-- Available data --
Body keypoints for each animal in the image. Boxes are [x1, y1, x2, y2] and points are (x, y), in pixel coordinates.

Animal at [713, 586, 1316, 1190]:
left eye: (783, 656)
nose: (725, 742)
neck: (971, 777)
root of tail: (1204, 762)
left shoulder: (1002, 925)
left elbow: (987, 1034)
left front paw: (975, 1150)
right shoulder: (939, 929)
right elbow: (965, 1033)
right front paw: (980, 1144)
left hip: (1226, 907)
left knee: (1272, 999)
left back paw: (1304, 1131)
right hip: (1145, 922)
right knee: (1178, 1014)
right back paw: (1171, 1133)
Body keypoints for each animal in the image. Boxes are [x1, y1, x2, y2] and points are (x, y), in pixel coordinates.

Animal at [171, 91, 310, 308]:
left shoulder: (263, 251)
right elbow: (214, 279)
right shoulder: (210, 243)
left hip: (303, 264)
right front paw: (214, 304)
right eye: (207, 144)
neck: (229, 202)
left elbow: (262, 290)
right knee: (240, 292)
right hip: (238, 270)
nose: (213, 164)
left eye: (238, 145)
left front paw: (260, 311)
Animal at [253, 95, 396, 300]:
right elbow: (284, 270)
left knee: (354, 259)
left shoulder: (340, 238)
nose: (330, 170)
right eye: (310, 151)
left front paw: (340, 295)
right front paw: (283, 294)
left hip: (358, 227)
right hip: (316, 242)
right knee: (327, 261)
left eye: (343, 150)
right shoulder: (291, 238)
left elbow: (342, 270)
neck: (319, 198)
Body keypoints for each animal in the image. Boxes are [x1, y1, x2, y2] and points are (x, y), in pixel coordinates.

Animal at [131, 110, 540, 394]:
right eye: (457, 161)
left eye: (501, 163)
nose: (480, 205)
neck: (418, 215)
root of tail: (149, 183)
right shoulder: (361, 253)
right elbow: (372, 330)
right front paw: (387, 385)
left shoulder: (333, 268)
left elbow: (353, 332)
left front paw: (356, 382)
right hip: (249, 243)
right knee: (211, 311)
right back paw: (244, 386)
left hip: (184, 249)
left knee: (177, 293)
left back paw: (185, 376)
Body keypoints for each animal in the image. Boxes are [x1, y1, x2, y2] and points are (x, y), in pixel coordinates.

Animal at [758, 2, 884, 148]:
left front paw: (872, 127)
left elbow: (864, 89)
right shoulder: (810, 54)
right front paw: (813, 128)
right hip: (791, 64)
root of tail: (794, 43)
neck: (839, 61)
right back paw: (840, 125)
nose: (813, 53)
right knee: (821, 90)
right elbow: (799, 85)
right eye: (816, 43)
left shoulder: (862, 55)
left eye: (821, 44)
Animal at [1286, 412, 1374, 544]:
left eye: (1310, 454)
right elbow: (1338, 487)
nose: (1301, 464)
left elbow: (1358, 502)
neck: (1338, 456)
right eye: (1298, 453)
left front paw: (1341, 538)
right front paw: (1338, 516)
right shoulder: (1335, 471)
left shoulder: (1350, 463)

-- Directions for this task --
From the line containing "left shoulder: (862, 55)" through the last line of the records, output each line exactly and nothing more.

-- Response --
left shoulder: (862, 55)
left eye: (821, 44)
Animal at [1286, 412, 1374, 544]:
left eye: (1310, 454)
right elbow: (1338, 487)
nose: (1301, 464)
left elbow: (1358, 502)
neck: (1338, 456)
right eye: (1298, 453)
left front paw: (1341, 538)
right front paw: (1338, 516)
right shoulder: (1335, 471)
left shoulder: (1350, 463)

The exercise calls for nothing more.